PROBLEM DESCRIPTION
Repeat exactly the lines below that lie between the line with "left hip: (287, 304)" and the line with "left hip: (155, 201)", counting both of those lines as part of the answer.
= = = = =
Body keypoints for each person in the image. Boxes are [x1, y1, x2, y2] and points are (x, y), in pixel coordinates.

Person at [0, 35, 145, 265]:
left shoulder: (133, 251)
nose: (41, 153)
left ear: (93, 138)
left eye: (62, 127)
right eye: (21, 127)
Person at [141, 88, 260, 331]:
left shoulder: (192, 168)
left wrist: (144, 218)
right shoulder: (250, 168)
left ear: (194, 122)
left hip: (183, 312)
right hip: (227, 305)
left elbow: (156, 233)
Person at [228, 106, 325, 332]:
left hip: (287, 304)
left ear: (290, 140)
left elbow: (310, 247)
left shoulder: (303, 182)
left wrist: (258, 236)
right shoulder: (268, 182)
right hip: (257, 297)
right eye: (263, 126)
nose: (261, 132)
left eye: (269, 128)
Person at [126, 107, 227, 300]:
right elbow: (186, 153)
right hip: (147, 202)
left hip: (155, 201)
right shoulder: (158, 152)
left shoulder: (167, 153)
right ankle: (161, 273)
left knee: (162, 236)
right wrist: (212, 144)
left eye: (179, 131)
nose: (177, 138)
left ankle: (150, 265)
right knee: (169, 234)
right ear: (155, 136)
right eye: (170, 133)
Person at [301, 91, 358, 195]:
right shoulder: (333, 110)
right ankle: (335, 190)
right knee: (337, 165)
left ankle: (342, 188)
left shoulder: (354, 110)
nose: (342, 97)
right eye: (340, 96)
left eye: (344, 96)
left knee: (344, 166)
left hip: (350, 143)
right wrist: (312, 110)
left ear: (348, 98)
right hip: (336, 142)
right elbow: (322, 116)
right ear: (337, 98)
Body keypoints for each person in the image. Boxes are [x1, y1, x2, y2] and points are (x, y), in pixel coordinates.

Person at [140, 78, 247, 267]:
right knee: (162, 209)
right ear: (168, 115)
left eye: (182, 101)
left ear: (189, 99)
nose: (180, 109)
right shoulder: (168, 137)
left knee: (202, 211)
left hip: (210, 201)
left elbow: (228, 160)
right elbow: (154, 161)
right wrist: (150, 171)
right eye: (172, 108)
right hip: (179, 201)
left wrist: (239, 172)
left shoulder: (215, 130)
= = = = =
SOLUTION TO THE PROBLEM
left hip: (287, 304)
left ear: (290, 140)
left elbow: (310, 247)
left shoulder: (303, 182)
left wrist: (258, 236)
right shoulder: (268, 182)
right hip: (257, 297)
right eye: (263, 126)
nose: (261, 132)
left eye: (269, 128)
Person at [126, 107, 227, 300]:
right elbow: (186, 153)
right hip: (147, 202)
left hip: (155, 201)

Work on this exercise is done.